I drove one way with my dad in the car, another way when he wasn't. Suffice to say I'm lucky to have survived intact into adulthood.

I haven't driven a nanny car and don't know what they're like. They should have a "teenager" mode which detunes it to 100HP :-)


The latest iterations of stability control have gotten quite good. I can drive my '18 1LE like a jerk, in the rain, on twisty roads and other than the flashing of the warning light it's not really intrusive, it just keeps me from going sideways. Quite remarkable how well they've dialed it in. Once in a while it does kill the fun too abruptly, but mostly it just makes you think the car has vastly more traction than it does.


Driving isn't that magic.

Driving is easy. Interacting safely with the other people on the road is what is hard.


Agreed. I learned on an automatic at 15 and then "upgraded" on my own to a manual in my 20s because I wanted one. Adding in a manual transmission makes driving non-trivially harder. Just learning the basics of not hitting things, merging, keeping an eye out for traffic, signaling, etc., is hard enough for beginners.


When I was learning to drive my parents taught me in an old early 80's beat up station wagon. It was manual and had no power steering and the worst clutch I've ever used to this day. It took me a long time to learn to drive.

A few years later they sold the car and both my sisters learnt to drive in more modern automatics.

My learning experience was miserable but after learning in that old crappy wagon I can drive just about anything now. Once you have parked a car without power steering any other parking you have to do in a modern car feels like a complete non issue.


Would you teach someone on a vehicle without power steering? :)

Our truck has bad power steering. Such that it often handles as if it didn't have it. Holy crap is that a pain.


That's because the steering wheel gears are different in a car made for manual steering than one made for power steering. The manual steering wheel has quite a bit more leverage.

I drive a manual steered car. It's no problem at all. It's more physical than fingertip control, sure, but I like that. You can feel the road better.


I definitely would not recommend. Manual I think is ok to learn but I'd insist on power steering and modern safety features.

I own a manual currently. One big disadvantage (or possibly an advantage...) is when Friends ask to borrow car you need to ask "Can you drive a manual?" 9/10 times I've found answer is no.


I taught my daughter using a car that had no power steering. But it was a Nissan Micra, so it was still physically possible for her to turn the steering wheel while the car was parked...


Geez, I learned to drive on a stick, so did a hundred million other people. It's no travesty.


And I learned a lot of things without modern tools. Doesn't mean I was better for it. Or that I didn't make more mistakes than I might have, had I been given better tools.

Just look up survivor bias sometime. It is a thing. This is an common refrain of it.


> Why not take away power steering? Because it would make it harder.

What? Have you even driven anything that's not a big truck without power steering (and I don't mean a car with power steering disabled). It's not _that_ big a difference, if at all.

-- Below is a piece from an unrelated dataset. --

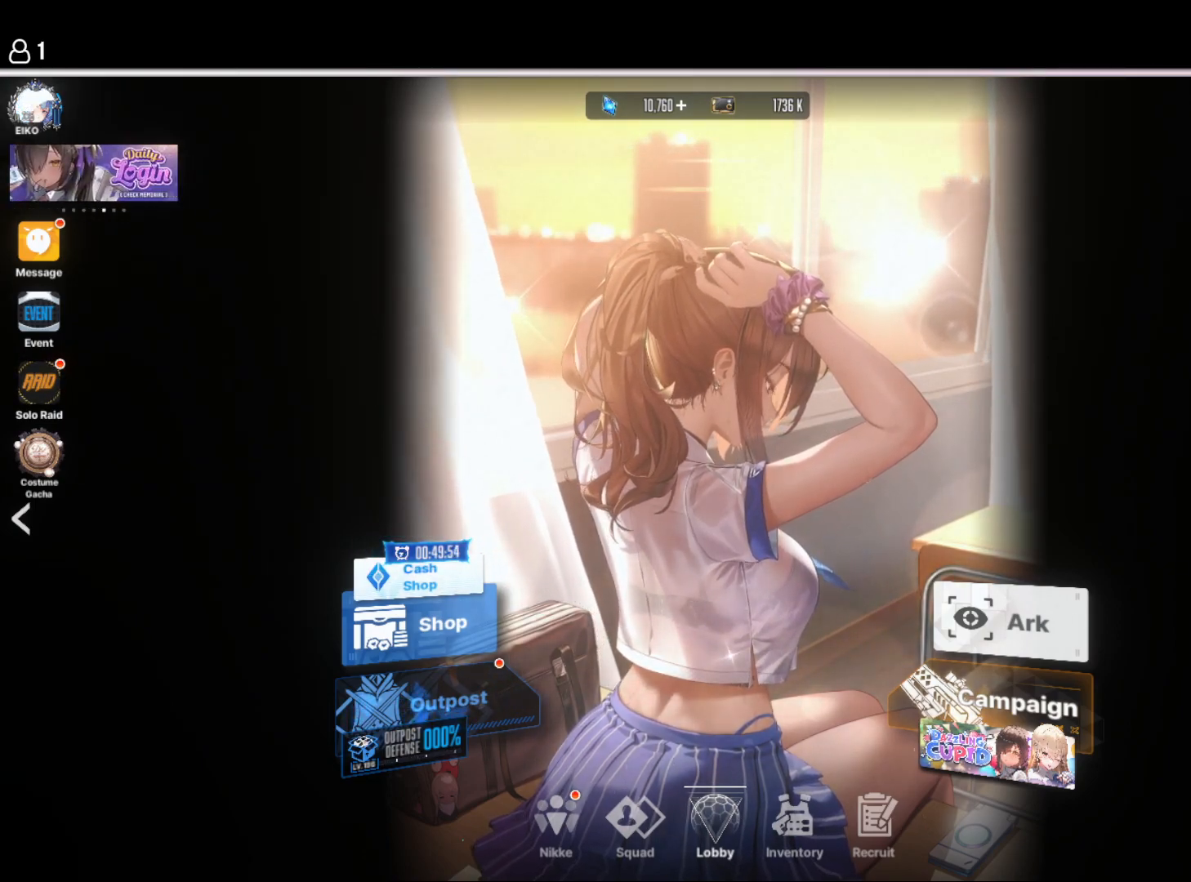
{"keys": [], "events": [[17, "d", "up"], [117, "a", "up"]]}
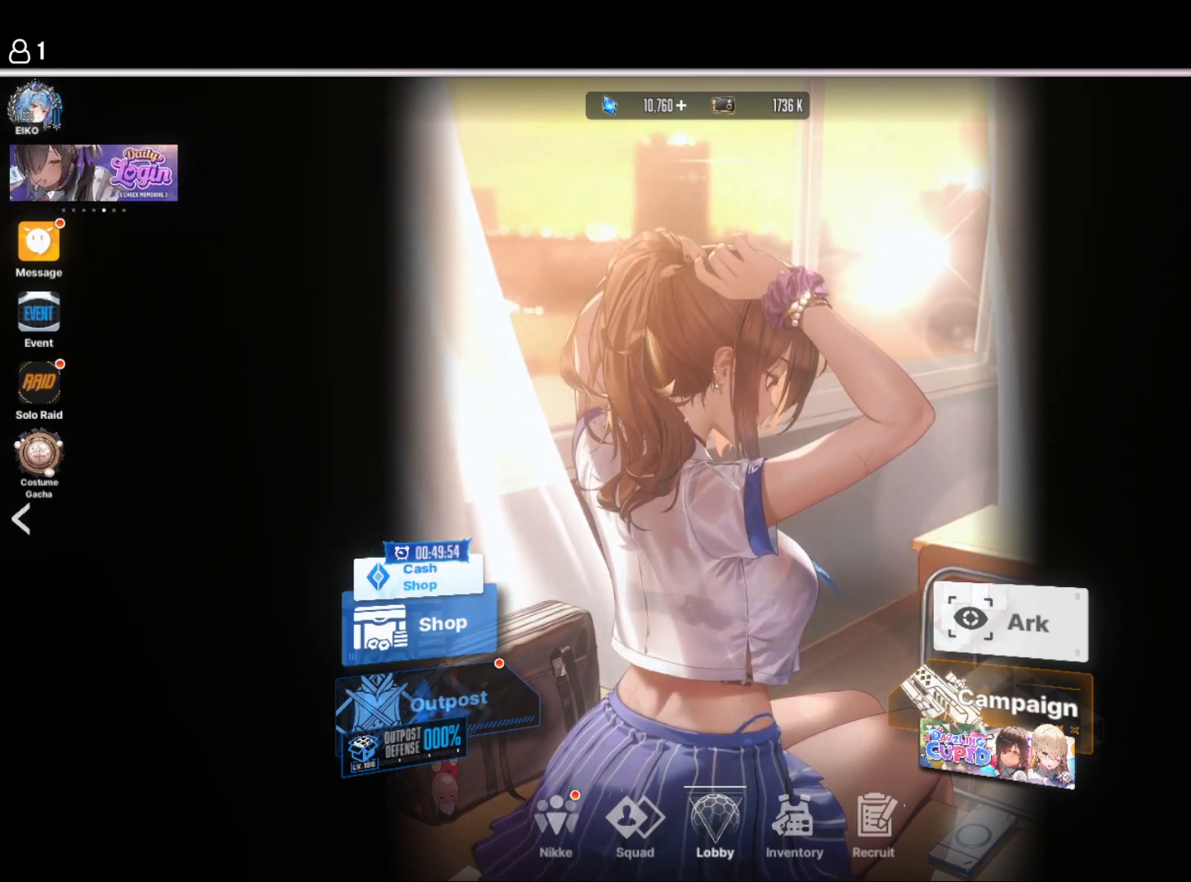
{"keys": [], "events": []}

Have you seen a 16 year old try? Many failures are an adding up of a bunch of "not a big difference" differences. Why take that risk?

You would clearly stop short of taking away vision. Why not make people drive with a vehicle that doesn't have a rear window? All told, shouldn't be that big of a deal. That said, https://www.usatoday.com/story/money/cars/2018/05/02/backup-... was a headline story for a reason.


I had a mini for a year or two; one of the little ones that would just about fit inside the back of that BMW thing they call a "mini" now. I could see how it could surprise someone who's learning to drive, or isn't used to a car without power steering - the wheel is substantially harder to turn when the car isn't rolling.